Last week we put a partly drawn shallow frame into the brood box to replace a broken frame we had removed, and they have been busy girls over the past week.
This is what it looked like last week….
And this is what they have done in a week….
This is a method of varroa control. What they have done (by the book!) is drawn out the foundation within the wooden frame into worker cells (because that was how the foundation is imprinted), and then built ‘wild’ or ‘free’ comb below the frame, and you can see from the picture that this has larger cells than the worker comb. This is drone comb, and the queen will lay unfertilised eggs, which will turn into drones (males), which are larger than their female counterparts. Varroa mites will preferentially inhabit drone cells because of their longer pupation period (which gives the varroa longer to breed). Gilla had not started laying in these cells yet, but she should very soon, and by next week there should be young larvae in the cells.

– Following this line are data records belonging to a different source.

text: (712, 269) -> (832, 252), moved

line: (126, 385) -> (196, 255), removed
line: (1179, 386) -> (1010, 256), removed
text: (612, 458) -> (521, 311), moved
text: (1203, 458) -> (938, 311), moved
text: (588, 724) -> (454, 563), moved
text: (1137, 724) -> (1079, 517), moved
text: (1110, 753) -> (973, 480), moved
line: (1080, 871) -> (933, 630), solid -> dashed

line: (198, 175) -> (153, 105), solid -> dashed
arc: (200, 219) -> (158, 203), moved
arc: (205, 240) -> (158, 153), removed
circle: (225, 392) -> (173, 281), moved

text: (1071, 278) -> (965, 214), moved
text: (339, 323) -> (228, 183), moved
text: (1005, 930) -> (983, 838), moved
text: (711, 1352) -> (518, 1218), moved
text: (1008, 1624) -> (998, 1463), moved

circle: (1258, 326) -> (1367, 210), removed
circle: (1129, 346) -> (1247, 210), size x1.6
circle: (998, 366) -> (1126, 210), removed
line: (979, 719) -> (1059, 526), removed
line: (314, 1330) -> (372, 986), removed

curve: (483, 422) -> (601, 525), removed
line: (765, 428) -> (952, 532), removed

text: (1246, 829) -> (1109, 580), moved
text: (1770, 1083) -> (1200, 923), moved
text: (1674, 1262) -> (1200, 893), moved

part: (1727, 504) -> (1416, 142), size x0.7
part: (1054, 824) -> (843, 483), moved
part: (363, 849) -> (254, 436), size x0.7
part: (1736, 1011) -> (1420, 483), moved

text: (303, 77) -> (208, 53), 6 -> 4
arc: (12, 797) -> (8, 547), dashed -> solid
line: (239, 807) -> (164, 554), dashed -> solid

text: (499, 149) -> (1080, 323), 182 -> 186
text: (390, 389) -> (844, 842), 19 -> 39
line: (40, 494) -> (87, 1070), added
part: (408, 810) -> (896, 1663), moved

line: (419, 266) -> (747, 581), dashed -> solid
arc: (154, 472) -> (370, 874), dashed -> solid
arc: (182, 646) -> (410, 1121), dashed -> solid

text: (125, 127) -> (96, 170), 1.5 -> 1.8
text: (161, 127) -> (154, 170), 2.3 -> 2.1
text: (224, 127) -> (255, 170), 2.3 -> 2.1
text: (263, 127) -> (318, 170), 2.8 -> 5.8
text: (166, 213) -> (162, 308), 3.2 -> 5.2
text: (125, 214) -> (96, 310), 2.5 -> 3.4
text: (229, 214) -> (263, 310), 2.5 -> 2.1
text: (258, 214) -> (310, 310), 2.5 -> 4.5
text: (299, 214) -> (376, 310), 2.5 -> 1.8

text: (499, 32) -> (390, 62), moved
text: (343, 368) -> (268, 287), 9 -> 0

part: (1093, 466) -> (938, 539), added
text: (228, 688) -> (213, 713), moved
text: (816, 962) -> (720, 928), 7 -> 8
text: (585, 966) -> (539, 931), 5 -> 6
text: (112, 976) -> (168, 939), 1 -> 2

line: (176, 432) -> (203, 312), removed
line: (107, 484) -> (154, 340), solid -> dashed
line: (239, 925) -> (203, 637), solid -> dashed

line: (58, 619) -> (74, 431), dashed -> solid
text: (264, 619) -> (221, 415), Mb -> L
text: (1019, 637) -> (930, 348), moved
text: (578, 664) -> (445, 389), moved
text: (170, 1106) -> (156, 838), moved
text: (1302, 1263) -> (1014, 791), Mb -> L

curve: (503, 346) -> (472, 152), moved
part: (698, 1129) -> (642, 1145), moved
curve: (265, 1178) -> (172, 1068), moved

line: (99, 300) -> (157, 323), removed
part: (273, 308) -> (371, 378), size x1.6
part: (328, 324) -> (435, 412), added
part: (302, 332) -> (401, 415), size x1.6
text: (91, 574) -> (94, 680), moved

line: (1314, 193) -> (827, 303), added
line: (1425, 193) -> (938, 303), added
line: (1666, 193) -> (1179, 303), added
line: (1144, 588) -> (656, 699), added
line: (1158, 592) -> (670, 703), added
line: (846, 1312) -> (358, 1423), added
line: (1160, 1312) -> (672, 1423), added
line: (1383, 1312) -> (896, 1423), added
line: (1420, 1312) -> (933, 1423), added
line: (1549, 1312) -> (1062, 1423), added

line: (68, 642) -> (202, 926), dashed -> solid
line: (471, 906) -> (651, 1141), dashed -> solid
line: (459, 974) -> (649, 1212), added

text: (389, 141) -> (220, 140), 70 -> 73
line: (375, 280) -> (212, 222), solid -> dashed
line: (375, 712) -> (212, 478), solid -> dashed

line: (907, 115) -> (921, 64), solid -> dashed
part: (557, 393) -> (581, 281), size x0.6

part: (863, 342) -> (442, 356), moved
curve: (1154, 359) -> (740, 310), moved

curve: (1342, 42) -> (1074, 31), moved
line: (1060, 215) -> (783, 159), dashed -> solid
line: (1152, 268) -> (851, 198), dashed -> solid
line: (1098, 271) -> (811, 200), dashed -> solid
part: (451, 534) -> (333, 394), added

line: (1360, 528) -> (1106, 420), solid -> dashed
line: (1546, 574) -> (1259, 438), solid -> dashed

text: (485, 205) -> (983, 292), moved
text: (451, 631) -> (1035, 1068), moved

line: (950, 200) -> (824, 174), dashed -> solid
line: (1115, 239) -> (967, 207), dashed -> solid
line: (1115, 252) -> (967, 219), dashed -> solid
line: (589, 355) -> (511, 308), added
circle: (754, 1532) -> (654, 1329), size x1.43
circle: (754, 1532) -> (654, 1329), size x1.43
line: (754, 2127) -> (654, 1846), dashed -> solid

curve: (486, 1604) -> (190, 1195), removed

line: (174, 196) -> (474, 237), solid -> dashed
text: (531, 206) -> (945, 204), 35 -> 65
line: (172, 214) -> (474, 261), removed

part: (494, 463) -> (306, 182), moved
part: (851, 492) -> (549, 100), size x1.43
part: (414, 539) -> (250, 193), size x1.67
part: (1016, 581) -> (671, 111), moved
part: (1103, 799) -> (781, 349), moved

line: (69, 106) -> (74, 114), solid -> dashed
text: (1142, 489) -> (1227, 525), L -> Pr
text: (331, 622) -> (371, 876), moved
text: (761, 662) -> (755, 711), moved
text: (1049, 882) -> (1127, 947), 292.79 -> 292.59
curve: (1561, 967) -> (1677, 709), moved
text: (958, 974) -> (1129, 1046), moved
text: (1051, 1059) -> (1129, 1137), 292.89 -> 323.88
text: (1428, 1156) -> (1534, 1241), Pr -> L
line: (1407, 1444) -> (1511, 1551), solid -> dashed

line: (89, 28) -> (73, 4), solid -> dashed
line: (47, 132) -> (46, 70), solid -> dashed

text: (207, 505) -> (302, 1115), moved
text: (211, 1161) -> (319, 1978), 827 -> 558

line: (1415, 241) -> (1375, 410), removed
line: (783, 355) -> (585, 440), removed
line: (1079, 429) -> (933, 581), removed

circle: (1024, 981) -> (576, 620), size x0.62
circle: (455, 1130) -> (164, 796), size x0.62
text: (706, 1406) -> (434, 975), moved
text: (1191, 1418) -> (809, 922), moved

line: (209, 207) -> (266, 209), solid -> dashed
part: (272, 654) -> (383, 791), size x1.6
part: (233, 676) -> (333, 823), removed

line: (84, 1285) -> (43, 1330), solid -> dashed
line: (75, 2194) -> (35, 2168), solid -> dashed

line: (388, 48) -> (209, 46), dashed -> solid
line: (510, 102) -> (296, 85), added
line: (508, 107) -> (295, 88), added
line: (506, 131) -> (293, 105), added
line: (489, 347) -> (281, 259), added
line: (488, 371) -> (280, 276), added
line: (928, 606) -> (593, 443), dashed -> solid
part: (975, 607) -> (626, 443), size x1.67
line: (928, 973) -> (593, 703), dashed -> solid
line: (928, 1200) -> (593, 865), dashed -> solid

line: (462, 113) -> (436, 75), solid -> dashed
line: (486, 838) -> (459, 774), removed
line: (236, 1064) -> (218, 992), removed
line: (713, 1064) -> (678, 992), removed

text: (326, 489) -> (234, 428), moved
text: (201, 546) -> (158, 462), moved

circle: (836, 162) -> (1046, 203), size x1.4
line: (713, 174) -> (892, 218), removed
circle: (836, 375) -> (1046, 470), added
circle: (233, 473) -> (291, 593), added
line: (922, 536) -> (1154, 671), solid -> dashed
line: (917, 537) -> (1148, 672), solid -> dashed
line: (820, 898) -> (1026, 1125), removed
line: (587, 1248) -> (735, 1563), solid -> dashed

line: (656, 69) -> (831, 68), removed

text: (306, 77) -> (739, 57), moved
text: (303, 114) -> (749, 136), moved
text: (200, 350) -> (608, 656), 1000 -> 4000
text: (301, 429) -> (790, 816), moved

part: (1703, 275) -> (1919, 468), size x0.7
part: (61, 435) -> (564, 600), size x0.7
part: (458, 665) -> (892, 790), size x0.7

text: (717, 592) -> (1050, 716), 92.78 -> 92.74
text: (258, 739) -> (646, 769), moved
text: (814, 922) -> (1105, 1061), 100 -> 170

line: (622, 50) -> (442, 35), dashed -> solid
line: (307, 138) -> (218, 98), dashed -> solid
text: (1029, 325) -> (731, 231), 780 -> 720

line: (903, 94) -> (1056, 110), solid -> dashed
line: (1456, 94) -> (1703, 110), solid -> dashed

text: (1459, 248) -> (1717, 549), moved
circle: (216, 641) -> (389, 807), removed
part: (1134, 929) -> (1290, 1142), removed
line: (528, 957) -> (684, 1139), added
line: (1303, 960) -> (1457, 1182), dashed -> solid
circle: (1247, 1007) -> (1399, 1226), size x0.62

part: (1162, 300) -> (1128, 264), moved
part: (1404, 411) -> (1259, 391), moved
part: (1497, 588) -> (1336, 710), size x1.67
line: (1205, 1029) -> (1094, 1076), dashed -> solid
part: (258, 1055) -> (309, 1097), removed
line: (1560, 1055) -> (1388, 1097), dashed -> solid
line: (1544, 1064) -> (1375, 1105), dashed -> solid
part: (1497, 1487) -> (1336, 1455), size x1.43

A week later, the cells will be capped and we can then remove all of the drone comb, complete with larvae and, more critically, lots of varroa. We’ll freeze it to kill everything. The drones are good for nothing (they only exist to mate with a queen, they don’t do any work or collect nectar), so apart from the energy that has been used to build the comb and make the bees, we have lost very little… except for a lot of varroa… at least that’s the plan.
As well as being a method of controlling the numbers of varroa, it is also a way of assessing the level of infestation by uncapping the brood and counting the numbers of varroa – which is a bit messy, but it will help us to assess whether we need to take further control measures.